Siamo in Iran, dove tra il 1940 e il 1941, lo shah Reza Pahlavi è costretto ad abdicare in favore del figlio Mohammad Reza – l’ultimo prima della Rivoluzione khomeinista – dopo l’occupazione militare da parte di Regno Unito e Urss. I profughi di cui parliamo – circa 120 mila – sono polacchi e nel 1942, in fuga dal secondo conflitto mondiale, approdano in una sorta di terra promessa, lontani dai gulag sovietici. La Polonia non è più la loro patria da quando, nel ‘39, l’accordo tra i ministri degli esteri sovietico e tedesco Molotov e Ribbentrop stabilisce le rispettive sfere di influenza sul territorio: a ovest la Germania nazista, a est l’Urss di Stalin.

AL DI LÀ DEGLI EVENTI bellici più conosciuti, la storia ha restituito una pagina di accoglienza ancora poco letta. La racconta in un corposo romanzo Mostafa Ensafi, ingegnere civile di Tehran, che da poche settimane è uscito in Italia con Ritornerai a Isfahan (Ponte33, pp. 304, euro 16, traduzione di Giacomo Longhi). Con l’abilità di uno scrittore navigato – in realtà è all’esordio, ma ha appena pubblicato in Iran il suo secondo romanzo – e una coscienza critica che si traduce in un’analisi della società concreta e disillusa – pur avendo solo 31 anni – Ensafi apre uno squarcio nel passato del proprio paese alternando realtà e finzione. I suoi personaggi lo aiutano a raccontare l’arrivo dei polacchi in Iran, il difficile periodo di adattamento fino all’integrazione.
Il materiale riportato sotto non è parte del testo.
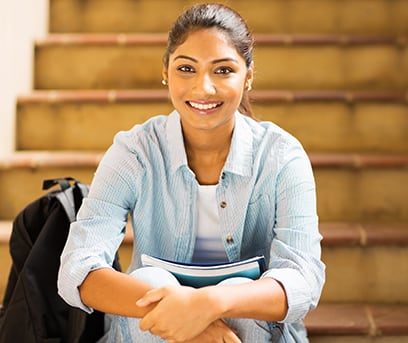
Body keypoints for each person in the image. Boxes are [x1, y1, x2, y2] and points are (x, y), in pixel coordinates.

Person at [58, 3, 325, 342]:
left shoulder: (282, 155)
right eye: (186, 68)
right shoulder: (135, 152)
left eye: (223, 70)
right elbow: (77, 269)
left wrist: (211, 303)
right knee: (153, 283)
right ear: (166, 72)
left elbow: (303, 278)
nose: (204, 88)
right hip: (150, 332)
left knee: (241, 294)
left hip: (253, 331)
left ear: (249, 76)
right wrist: (183, 319)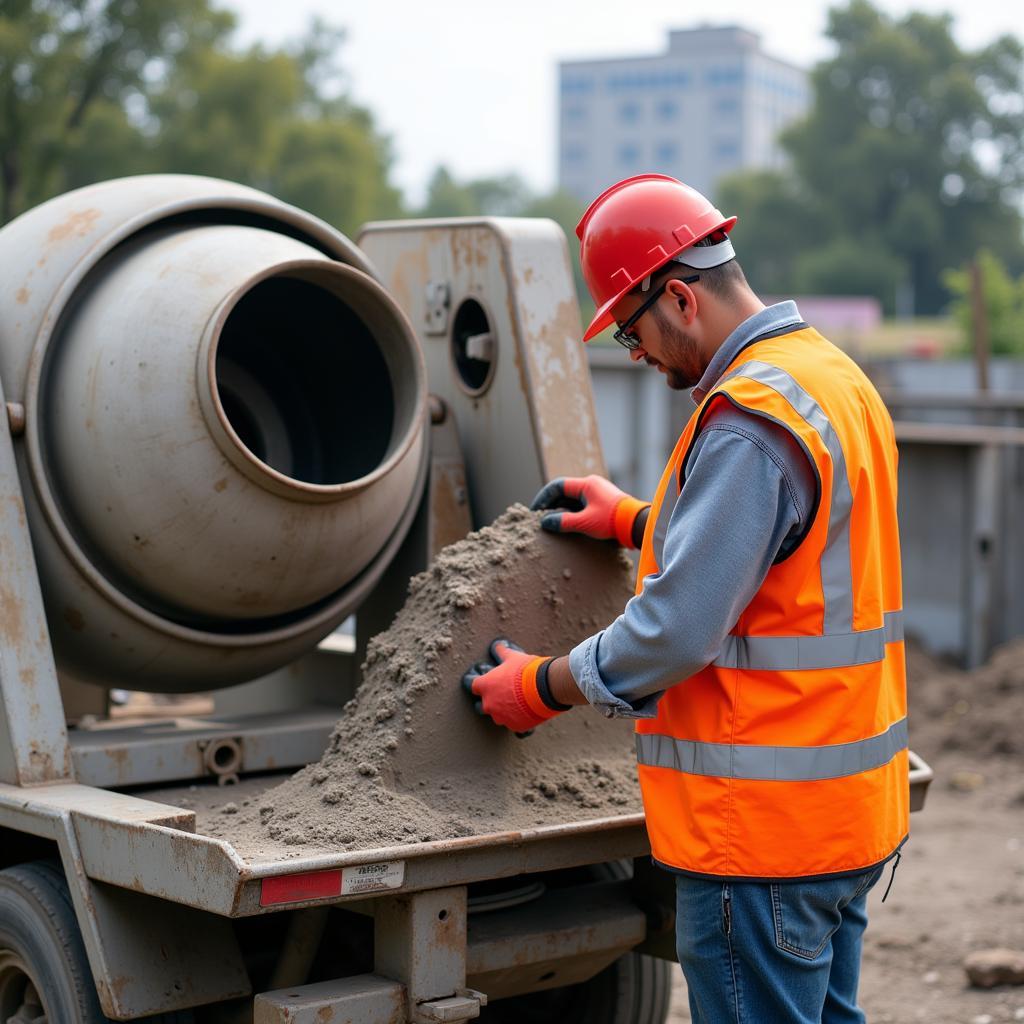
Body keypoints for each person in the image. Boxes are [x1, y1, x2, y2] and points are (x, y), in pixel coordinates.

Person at [466, 174, 909, 1024]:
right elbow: (795, 550)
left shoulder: (750, 416)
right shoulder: (825, 377)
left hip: (764, 833)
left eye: (633, 334)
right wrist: (634, 519)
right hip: (844, 811)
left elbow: (674, 634)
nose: (640, 356)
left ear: (677, 296)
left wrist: (537, 688)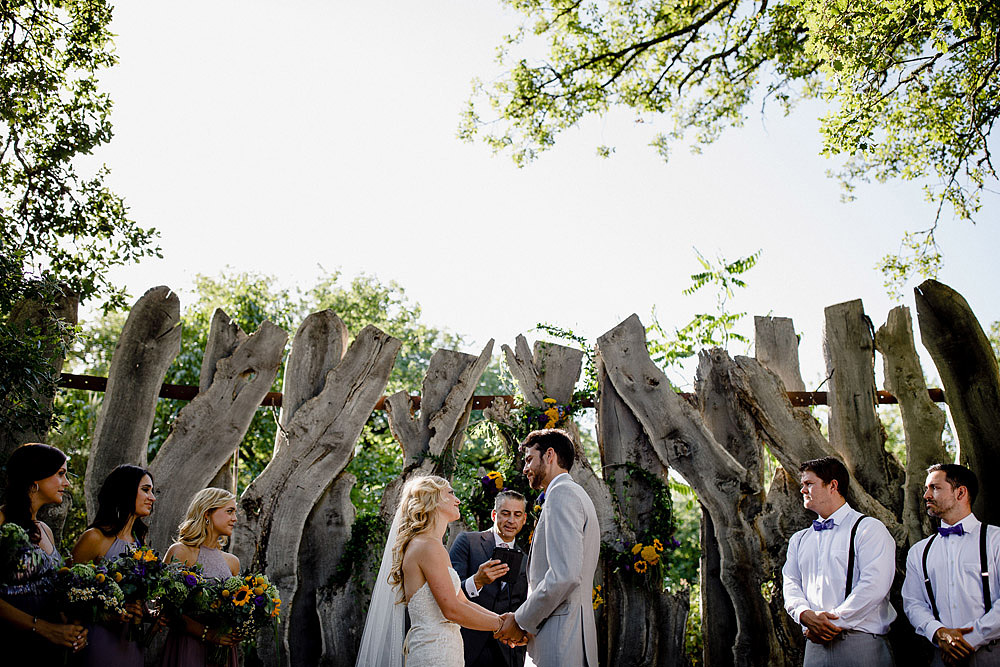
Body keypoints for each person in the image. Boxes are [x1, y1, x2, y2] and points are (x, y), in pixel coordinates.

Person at [355, 474, 508, 667]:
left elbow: (461, 600)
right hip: (433, 654)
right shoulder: (427, 546)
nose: (458, 499)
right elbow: (452, 609)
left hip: (446, 651)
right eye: (451, 493)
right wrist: (503, 627)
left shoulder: (433, 546)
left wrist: (501, 619)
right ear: (433, 500)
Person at [495, 429, 600, 667]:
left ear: (550, 455)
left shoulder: (562, 494)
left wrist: (521, 621)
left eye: (529, 459)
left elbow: (564, 576)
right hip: (566, 635)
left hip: (560, 640)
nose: (525, 468)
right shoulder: (576, 494)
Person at [781, 456, 896, 666]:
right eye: (802, 485)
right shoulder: (799, 540)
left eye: (809, 484)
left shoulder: (868, 529)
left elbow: (875, 585)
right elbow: (791, 584)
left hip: (860, 644)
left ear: (833, 485)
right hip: (814, 646)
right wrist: (803, 614)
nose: (802, 490)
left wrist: (831, 623)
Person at [902, 463, 1000, 666]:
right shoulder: (920, 552)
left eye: (935, 488)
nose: (926, 496)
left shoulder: (996, 540)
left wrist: (971, 638)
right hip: (942, 657)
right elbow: (913, 603)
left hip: (992, 654)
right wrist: (937, 633)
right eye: (926, 489)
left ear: (961, 492)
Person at [0, 443, 88, 660]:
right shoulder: (1, 521)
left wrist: (72, 628)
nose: (66, 483)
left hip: (48, 650)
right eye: (60, 474)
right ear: (35, 478)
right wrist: (44, 628)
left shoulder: (45, 530)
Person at [71, 464, 156, 666]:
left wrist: (150, 615)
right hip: (98, 640)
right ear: (125, 490)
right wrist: (108, 614)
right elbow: (67, 596)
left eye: (152, 491)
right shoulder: (94, 538)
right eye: (145, 490)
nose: (152, 498)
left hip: (130, 642)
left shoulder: (139, 542)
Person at [161, 487, 240, 667]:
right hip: (189, 647)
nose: (234, 518)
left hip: (224, 652)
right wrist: (207, 633)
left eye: (235, 512)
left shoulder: (232, 562)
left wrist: (240, 629)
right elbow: (166, 608)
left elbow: (239, 607)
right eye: (229, 511)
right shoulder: (180, 552)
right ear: (207, 513)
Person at [449, 490, 529, 667]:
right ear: (494, 514)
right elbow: (447, 594)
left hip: (507, 652)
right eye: (505, 513)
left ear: (524, 519)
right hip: (465, 647)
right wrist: (476, 581)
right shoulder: (467, 542)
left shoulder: (527, 560)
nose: (511, 520)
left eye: (517, 515)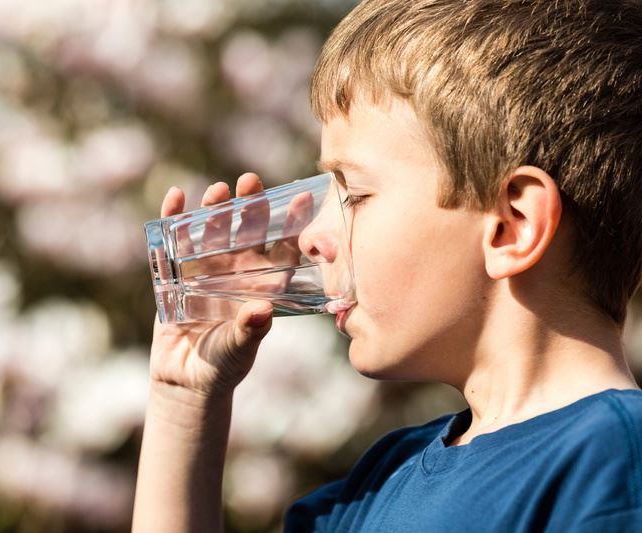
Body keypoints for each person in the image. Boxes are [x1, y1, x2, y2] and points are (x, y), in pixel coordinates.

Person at [132, 0, 642, 531]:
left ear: (511, 225)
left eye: (353, 194)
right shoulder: (375, 483)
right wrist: (184, 402)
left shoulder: (611, 464)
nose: (310, 236)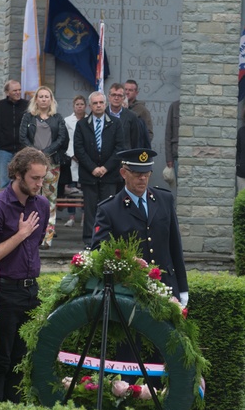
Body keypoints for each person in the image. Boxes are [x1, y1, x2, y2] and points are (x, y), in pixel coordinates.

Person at [0, 147, 50, 403]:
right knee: (0, 360)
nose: (39, 184)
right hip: (4, 290)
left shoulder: (41, 204)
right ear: (18, 174)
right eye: (35, 178)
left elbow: (38, 241)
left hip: (31, 290)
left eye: (43, 178)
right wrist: (20, 234)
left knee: (22, 361)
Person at [91, 148, 188, 304]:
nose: (142, 178)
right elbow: (99, 250)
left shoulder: (164, 200)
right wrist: (128, 258)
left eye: (146, 173)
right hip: (131, 291)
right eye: (137, 174)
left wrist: (183, 288)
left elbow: (175, 246)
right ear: (123, 173)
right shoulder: (109, 209)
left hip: (167, 287)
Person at [73, 90, 128, 246]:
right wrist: (93, 168)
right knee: (90, 209)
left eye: (101, 103)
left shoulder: (115, 123)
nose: (98, 105)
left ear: (106, 104)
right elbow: (79, 149)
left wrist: (105, 168)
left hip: (109, 175)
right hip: (89, 174)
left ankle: (106, 240)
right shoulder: (82, 124)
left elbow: (119, 148)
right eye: (95, 103)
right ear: (90, 105)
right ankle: (90, 241)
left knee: (108, 208)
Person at [19, 85, 68, 248]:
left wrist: (45, 152)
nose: (44, 99)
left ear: (51, 100)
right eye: (41, 96)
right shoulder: (28, 117)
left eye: (47, 96)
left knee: (50, 201)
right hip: (31, 165)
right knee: (31, 200)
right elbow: (22, 137)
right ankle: (30, 236)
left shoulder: (58, 118)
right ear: (36, 99)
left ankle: (47, 238)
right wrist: (35, 153)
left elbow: (61, 139)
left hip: (52, 165)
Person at [0, 79, 28, 189]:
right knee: (4, 181)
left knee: (23, 180)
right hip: (4, 149)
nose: (18, 92)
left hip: (22, 150)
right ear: (7, 92)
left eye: (19, 90)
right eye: (14, 90)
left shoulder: (27, 106)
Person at [61, 94, 86, 227]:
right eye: (77, 104)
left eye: (82, 104)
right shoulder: (67, 120)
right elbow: (66, 139)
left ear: (85, 106)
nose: (79, 106)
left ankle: (83, 217)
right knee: (71, 190)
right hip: (71, 157)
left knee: (84, 191)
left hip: (85, 159)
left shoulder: (89, 119)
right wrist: (71, 155)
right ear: (73, 106)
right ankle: (71, 217)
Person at [107, 82, 141, 148]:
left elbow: (135, 141)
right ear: (109, 97)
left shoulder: (132, 116)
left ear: (124, 98)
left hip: (125, 156)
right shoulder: (102, 114)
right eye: (113, 95)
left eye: (119, 95)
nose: (116, 98)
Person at [125, 79, 154, 144]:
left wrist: (140, 146)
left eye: (130, 90)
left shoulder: (142, 110)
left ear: (136, 93)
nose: (127, 92)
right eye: (125, 89)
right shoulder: (118, 108)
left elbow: (149, 133)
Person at [164, 99, 180, 188]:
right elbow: (168, 134)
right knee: (179, 187)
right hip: (177, 155)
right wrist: (169, 158)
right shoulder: (174, 106)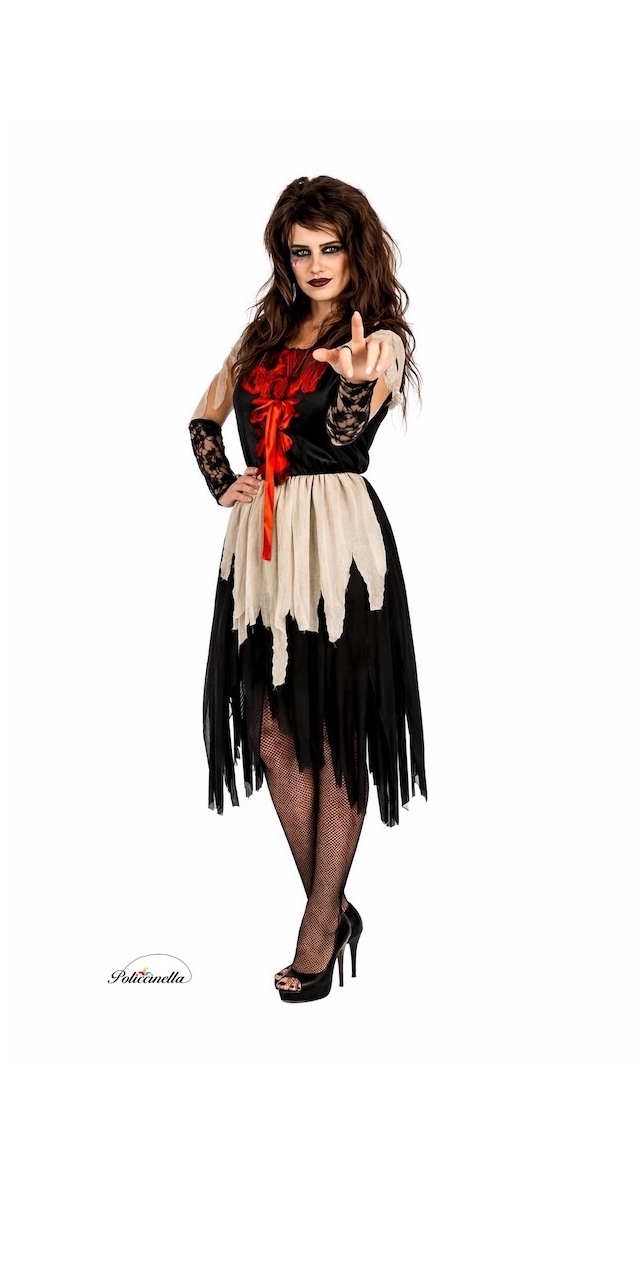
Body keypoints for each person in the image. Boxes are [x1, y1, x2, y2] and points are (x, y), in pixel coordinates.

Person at [188, 174, 427, 1002]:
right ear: (284, 258)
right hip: (263, 547)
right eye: (301, 250)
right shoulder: (261, 337)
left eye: (331, 247)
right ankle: (333, 903)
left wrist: (354, 378)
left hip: (338, 543)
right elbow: (203, 418)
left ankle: (320, 922)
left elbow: (344, 433)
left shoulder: (379, 337)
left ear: (356, 251)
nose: (317, 263)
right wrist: (222, 482)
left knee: (333, 731)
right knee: (272, 733)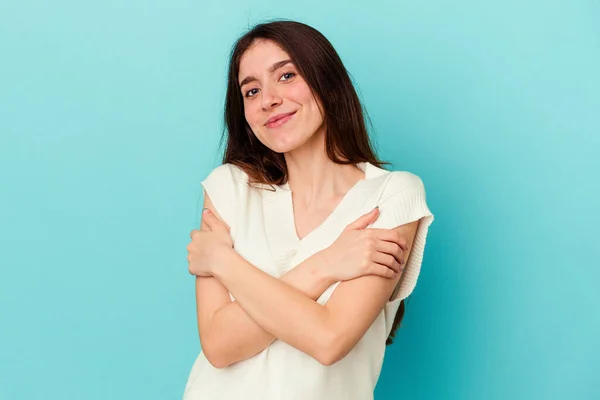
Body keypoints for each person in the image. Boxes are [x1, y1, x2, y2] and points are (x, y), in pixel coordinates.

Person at [183, 20, 434, 400]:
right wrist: (327, 264)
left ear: (327, 82)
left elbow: (329, 339)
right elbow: (219, 345)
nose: (267, 99)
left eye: (286, 75)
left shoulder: (392, 196)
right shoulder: (229, 188)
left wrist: (223, 262)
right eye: (251, 91)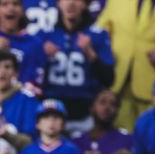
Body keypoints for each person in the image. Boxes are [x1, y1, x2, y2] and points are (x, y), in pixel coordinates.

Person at [95, 0, 155, 131]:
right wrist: (106, 51)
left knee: (152, 134)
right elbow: (101, 29)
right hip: (119, 80)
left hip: (153, 81)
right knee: (121, 139)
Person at [39, 0, 116, 133]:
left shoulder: (97, 35)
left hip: (84, 116)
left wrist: (91, 54)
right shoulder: (44, 36)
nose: (71, 3)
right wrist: (40, 57)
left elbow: (109, 79)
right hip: (50, 115)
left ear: (85, 4)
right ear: (58, 3)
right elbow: (30, 80)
UNA NARRAZIONE tutt’altro che piana: sono tre le linee temporali lungo le quali si sviluppa la storia. La prima, quella del passato remoto, quando alcuni dei personaggi raggiungono Isfahan; la seconda, il passato prossimo, quando Barbara e Adri – rispettivamente madre e figlia – conoscono Shamim, terzo protagonista. L’ultima, quella dell’impietoso presente che chiede il conto delle due precedenti: la figlia ventenne di Adri, Eliza, arriva dalla Polonia per scoprire il passato iraniano di sua madre. E per farlo chiedere aiuto a Shamim, ormai professore universitario pigro e rassegnato che si muove in una città sospettosa, assediata dai militari – come lo era l’intero paese nel 2009 alla vigilia della contestata rielezione del presidente Ahmadinejad.
Ritornerai a Isfahan è sicuramente un romanzo storico e politico: i temi della responsabilità sociale, dell’accoglienza e dell’ottusità governativa si manifestano prepotentemente pur senza togliere spazio all’intensa storia d’amore, poi diventata giallo, che fa da catalizzatore dell’intera narrazione.

ENSAFI, reduce dal tour italiano di presentazione del libro – da Venezia per Incroci di civiltà, fino a Lecce, passando per Milano, dove è stato ospite della libreria Gogol & co. – ha raccontato il processo di costruzione dei suoi personaggi: «Quando ho cominciato a scrivere non sapevo con chi avevo a che fare. Ci siamo conosciuti a vicenda riga dopo riga. Mi hanno aiutato loro a capire chi fossero davvero. E se Barbara, Andri, Shamim ed Eliza sono così credibili, è anche merito loro». Inevitabile – visti i messaggi politici di cui è intriso il romanzo – chiedergli quale sia oggi in Iran il rapporto tra potere e cultura: «Sono due ambiti diversi che raramente devono incontrarsi. Il potere non deve occuparsi di cultura, ma la cultura deve occuparsi di potere. Non vuol dire che ogni scrittore debba farlo, ma se sceglie quella strada deve sfoderare tutto il suo coraggio», ha spiegato Ensafi che non ha risparmiato nemmeno una critica al mondo editoriale iraniano.
«Tutti mi chiedono perché molti coetanei siano laureati e lavorino da ingegneri o avvocati o medici (Nasim Marashi, Mehdi Asadzadeh, ndr), ma si dedichino alla letteratura quasi a tempo pieno. Semplice: in Iran c’è una proposta letteraria enorme e in questa bulimia di offerta, vivere di scrittura è impossibile».
Un po’ come accade in Italia a certi giovani scrittori di talento. «Certo – ha precisato Ensafi – non tutti sono riusciti a far tradurre i propri romanzi in altre lingue e questo è per me motivo di orgoglio».